# Text block:
--------------------
On 13/11/2023 21:49, Steve Grubb wrote:
The root of the problem is the kernel flooding it's buffers when the ACK 
option is given. It really should reserve space if that socket option is 
active. I see Paul merged the patch, so that should work itself out 
eventually.

I suppose the same thing can happen when auditd needs signal information. I 
think the fix was generic enough to fix this use case also.
Yes, the kernel patch should help and might be sufficient in most cases, but it's not perfect.
I think we should look at improving what we currently have in the
meantime - what do you think about the idea of tolerating ENOBUFS?
If we ignore this error, then I think there may be other problems because we 
do not really know if the setup is correct. And what if we get ENOBUFS when 
sending an audit event to the kernel? We have uncertainty that the event was 
sent because under some requirements the application must exit if it can't 
record who is doing something. (The code setting the pid and sending events 
use the same core functions.)
--------------------
# Data:
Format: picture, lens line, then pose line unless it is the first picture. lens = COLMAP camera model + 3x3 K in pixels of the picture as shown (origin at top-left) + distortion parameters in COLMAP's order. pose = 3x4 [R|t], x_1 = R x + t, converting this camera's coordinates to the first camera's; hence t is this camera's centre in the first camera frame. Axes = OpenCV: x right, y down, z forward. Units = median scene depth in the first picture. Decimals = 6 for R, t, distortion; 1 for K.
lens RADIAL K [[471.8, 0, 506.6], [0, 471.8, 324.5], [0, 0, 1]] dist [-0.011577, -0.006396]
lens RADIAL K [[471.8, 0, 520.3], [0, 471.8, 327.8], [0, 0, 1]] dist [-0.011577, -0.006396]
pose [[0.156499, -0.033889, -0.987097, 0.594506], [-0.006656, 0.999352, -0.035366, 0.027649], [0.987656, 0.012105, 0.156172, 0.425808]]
--------------------
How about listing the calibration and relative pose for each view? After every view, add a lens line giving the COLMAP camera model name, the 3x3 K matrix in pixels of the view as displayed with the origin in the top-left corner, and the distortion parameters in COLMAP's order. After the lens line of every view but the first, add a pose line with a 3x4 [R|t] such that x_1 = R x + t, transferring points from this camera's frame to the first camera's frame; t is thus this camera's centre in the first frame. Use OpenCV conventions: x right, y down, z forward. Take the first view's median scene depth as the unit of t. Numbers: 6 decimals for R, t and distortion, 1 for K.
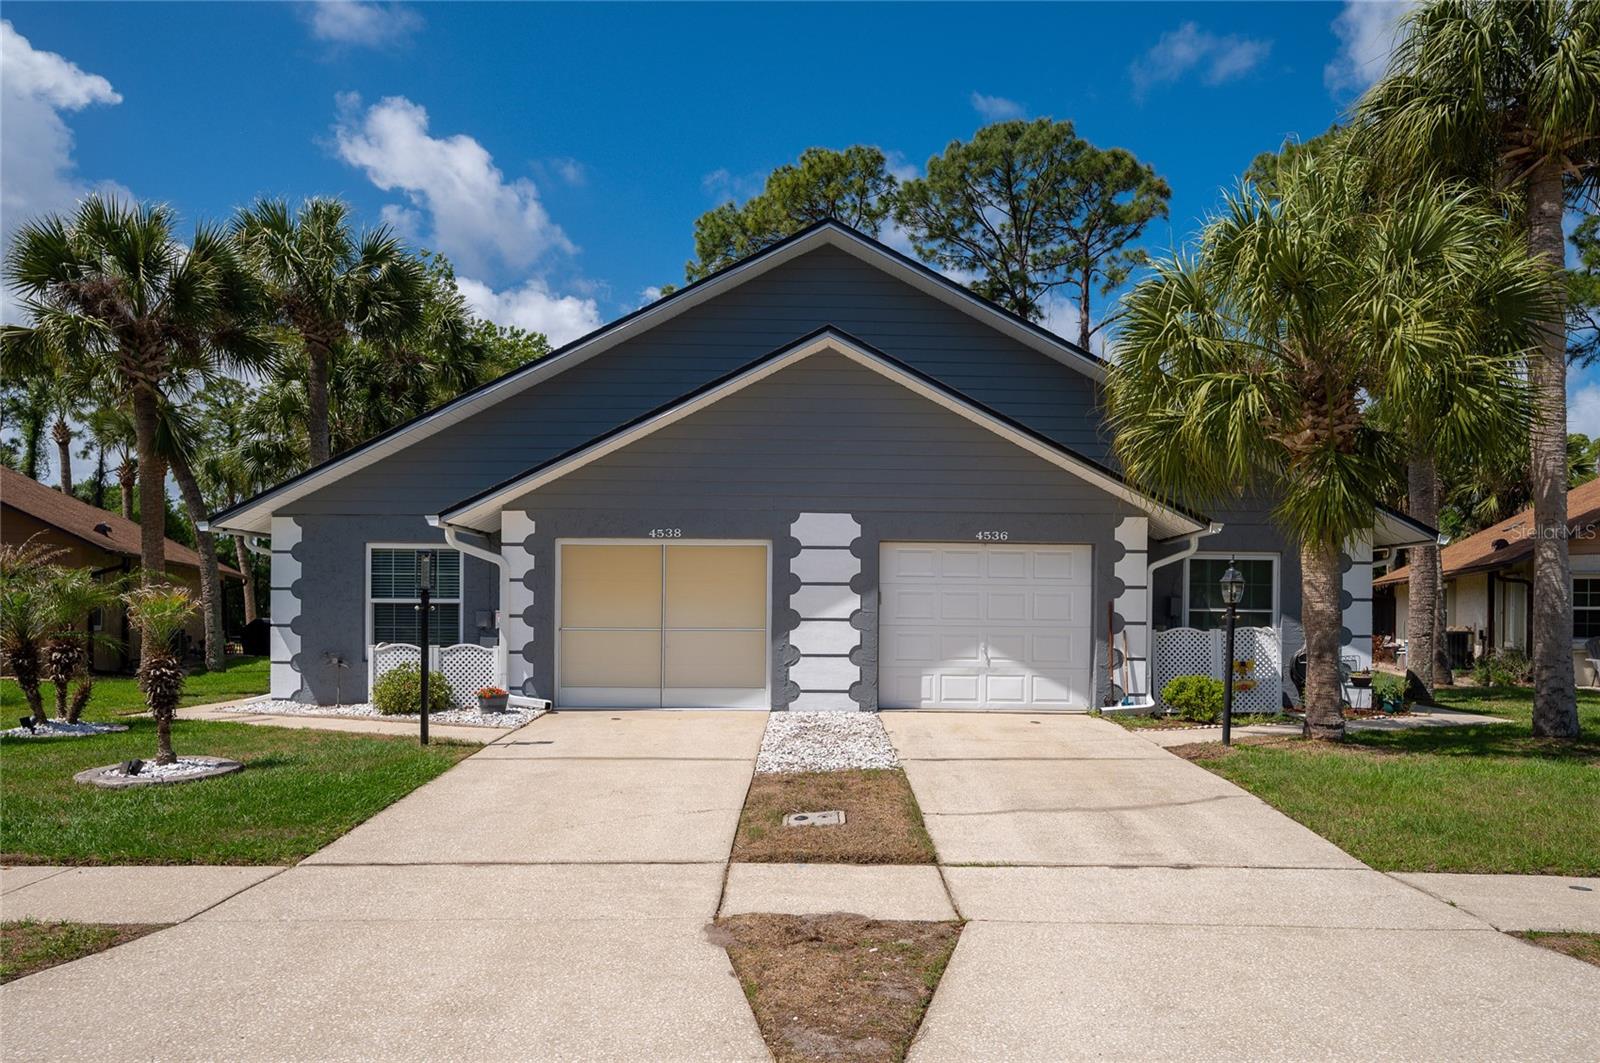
--------------------
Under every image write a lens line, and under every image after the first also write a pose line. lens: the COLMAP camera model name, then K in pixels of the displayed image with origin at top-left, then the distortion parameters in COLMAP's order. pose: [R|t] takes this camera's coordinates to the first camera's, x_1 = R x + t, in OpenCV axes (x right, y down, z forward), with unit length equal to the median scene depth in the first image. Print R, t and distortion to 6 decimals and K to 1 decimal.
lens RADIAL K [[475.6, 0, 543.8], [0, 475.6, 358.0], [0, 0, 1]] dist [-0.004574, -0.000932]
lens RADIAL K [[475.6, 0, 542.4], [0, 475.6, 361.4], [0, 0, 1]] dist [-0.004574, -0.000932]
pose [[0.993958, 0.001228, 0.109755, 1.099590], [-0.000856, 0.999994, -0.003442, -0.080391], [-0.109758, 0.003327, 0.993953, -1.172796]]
--------------------
# Questions on the material:
(1) Using the ENOBUFS thread, say whether each statement agrees with it: (a) Paul merged the patch; (b) the kernel patch is described as perfect; (c) the code that sets the pid and the code that sends events rely on separate core functions. Answer yes or no for each, and quote the deciding words of the thread.
(2) Extend the ENOBUFS thread, starting after its last sentence.
The items are not needed for anything that follows.

# Answers per task:
(1)
(a) Yes: "I see Paul merged the patch"
(b) No: "the kernel patch should help and might be sufficient in most cases, but it's not perfect."
(c) No: "(The code setting the pid and sending events use the same core functions.)"

(2)
I agree it's risky to ignore ENOBUFS in general. But it looks to me like audit_send() returns -errno, so we could detect and allow it specifically in audit_set_pid(). I'm not aware of anything that could cause ENOBUFS at that point in time except the kernel flooding the socket with messages, which would imply the AUDIT_SET call was successful (or else we would receive nothing / a single error-ACK).

Tangentially, did you have a chance to look at the wmode=WAIT_YES oddity I pointed out in my original email?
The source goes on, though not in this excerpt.